• **What to do**
Treat the line with "thumb cmc: (81, 474)" as the starting point. Write it out and every line after it through the end of the listing below, exactly.

• **Record extracts**
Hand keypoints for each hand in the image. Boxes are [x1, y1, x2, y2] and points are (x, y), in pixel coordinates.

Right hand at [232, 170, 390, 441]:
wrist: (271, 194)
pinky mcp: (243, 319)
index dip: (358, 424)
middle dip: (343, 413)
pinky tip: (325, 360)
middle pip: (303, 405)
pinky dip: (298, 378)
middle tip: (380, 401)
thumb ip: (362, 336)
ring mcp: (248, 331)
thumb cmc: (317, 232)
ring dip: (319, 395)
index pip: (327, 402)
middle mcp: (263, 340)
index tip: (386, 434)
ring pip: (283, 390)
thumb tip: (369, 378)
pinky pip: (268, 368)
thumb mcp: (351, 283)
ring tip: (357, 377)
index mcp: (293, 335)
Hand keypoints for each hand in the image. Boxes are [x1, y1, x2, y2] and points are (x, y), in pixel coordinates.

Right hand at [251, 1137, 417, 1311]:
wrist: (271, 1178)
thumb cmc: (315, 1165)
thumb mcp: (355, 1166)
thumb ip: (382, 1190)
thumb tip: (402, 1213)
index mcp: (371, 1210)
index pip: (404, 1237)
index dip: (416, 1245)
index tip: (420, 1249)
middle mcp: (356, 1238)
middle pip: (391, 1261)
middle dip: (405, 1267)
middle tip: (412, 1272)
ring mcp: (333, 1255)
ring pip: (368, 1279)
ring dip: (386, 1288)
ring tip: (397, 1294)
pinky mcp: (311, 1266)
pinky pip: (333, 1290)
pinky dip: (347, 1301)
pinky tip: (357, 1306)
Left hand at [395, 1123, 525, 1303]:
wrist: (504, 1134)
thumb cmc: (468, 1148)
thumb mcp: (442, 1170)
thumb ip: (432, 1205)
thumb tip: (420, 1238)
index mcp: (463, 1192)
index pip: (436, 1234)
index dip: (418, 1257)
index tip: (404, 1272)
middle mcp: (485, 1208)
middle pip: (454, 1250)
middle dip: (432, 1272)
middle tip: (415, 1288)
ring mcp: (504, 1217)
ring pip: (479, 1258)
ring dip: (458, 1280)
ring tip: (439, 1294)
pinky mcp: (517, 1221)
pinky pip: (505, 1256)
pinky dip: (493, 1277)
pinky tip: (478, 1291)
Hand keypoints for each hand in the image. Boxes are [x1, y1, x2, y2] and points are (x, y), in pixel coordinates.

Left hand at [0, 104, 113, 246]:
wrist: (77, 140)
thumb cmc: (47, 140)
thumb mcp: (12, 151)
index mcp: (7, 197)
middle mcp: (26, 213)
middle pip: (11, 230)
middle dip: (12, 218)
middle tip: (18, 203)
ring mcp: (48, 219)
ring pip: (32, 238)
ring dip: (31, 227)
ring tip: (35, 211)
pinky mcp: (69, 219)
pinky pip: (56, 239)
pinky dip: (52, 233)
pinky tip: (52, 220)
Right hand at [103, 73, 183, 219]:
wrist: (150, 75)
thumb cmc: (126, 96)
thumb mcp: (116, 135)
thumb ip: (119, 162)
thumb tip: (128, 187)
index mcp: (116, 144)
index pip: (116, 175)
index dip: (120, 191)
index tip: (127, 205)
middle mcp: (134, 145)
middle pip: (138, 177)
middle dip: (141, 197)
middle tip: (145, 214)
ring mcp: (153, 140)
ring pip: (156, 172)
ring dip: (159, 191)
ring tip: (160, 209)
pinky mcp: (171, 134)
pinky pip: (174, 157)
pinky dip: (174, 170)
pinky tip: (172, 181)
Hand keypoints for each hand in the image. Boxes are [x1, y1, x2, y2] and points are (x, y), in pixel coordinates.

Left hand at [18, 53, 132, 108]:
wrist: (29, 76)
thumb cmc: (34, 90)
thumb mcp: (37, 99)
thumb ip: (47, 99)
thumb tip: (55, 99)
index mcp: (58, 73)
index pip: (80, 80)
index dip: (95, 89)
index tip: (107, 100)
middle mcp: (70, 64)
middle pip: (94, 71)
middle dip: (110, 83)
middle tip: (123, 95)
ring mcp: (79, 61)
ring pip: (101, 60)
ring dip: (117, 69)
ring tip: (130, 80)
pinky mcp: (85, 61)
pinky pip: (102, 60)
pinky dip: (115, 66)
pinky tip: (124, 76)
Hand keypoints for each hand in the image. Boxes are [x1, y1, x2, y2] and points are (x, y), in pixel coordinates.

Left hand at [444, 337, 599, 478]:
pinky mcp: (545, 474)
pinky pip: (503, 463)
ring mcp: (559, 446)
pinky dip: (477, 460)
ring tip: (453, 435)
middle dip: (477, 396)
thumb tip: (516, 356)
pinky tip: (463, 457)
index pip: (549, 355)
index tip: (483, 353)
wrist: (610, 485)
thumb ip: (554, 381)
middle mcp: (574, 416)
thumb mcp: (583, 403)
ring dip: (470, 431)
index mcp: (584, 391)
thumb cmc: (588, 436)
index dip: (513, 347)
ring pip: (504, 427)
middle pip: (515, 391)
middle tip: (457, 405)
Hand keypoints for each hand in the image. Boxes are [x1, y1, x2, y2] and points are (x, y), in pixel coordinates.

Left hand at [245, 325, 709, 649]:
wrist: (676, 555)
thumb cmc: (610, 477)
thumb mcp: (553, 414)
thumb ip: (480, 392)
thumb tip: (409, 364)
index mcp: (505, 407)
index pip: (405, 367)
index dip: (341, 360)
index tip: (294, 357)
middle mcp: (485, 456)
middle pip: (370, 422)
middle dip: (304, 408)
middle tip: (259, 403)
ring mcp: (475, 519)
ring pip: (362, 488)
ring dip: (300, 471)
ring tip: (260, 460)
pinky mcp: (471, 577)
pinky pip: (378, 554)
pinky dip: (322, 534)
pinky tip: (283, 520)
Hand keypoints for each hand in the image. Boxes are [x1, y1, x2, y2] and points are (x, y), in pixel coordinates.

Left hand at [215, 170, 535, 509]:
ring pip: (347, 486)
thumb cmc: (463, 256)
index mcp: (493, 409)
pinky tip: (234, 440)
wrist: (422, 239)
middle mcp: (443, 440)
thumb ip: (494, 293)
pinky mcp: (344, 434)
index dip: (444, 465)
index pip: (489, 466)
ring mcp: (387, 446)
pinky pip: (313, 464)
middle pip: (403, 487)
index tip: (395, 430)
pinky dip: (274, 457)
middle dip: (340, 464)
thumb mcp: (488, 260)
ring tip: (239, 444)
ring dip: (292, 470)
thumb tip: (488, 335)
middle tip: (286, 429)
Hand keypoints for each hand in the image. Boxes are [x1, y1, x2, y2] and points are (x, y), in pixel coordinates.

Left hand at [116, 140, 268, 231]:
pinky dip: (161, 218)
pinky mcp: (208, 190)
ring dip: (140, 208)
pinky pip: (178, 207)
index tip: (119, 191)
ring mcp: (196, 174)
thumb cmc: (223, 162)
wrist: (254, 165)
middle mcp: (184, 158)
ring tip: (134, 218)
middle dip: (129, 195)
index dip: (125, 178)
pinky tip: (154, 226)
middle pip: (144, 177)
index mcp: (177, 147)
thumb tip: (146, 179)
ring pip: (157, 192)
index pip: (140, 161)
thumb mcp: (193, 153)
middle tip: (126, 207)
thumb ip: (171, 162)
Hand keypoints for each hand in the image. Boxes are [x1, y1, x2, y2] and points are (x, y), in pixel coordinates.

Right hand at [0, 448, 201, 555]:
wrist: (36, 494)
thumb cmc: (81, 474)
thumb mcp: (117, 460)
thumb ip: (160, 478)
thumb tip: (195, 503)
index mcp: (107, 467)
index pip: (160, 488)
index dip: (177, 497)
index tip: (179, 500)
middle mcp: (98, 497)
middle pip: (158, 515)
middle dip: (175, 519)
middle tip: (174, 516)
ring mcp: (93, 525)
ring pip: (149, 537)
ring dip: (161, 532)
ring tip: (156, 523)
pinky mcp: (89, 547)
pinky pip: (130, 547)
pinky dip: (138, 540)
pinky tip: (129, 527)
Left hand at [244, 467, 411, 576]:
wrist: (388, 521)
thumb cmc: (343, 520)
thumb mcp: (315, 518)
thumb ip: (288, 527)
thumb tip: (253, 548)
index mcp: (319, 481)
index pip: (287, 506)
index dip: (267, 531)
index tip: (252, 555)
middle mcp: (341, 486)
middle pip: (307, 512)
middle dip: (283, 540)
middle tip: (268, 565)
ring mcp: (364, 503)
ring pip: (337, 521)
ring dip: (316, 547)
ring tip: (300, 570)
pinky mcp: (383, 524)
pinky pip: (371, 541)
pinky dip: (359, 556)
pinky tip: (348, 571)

• **Output for this exercise**
thumb cmc: (81, 474)
thumb mcp: (117, 460)
thumb ip: (160, 478)
thumb tip: (195, 503)
index mcp: (107, 467)
index pip: (160, 488)
index dip: (177, 497)
index tip: (179, 500)
middle mcp: (98, 497)
middle pip: (158, 515)
middle dip: (175, 519)
middle tip: (174, 516)
ring mcp: (93, 525)
ring pip: (149, 537)
ring dip: (161, 532)
ring tip: (156, 523)
pinky mcp: (89, 547)
pinky pip: (130, 547)
pinky dip: (138, 540)
pinky tip: (129, 527)
Left hand at [244, 467, 411, 576]:
wrist: (388, 521)
thumb cmc: (343, 520)
thumb mcp: (315, 518)
thumb ip: (288, 527)
thumb tip: (253, 548)
index mcp: (319, 481)
index pip: (287, 506)
index dip: (267, 531)
index tip: (252, 555)
middle mcp: (341, 486)
middle pip: (307, 512)
middle dip: (283, 540)
middle tip: (268, 565)
ring mcp: (364, 503)
ring pip: (337, 521)
ring dip: (316, 547)
ring tip: (300, 570)
pinky mcp: (383, 524)
pinky pip: (371, 541)
pinky dip: (359, 556)
pinky tip: (348, 571)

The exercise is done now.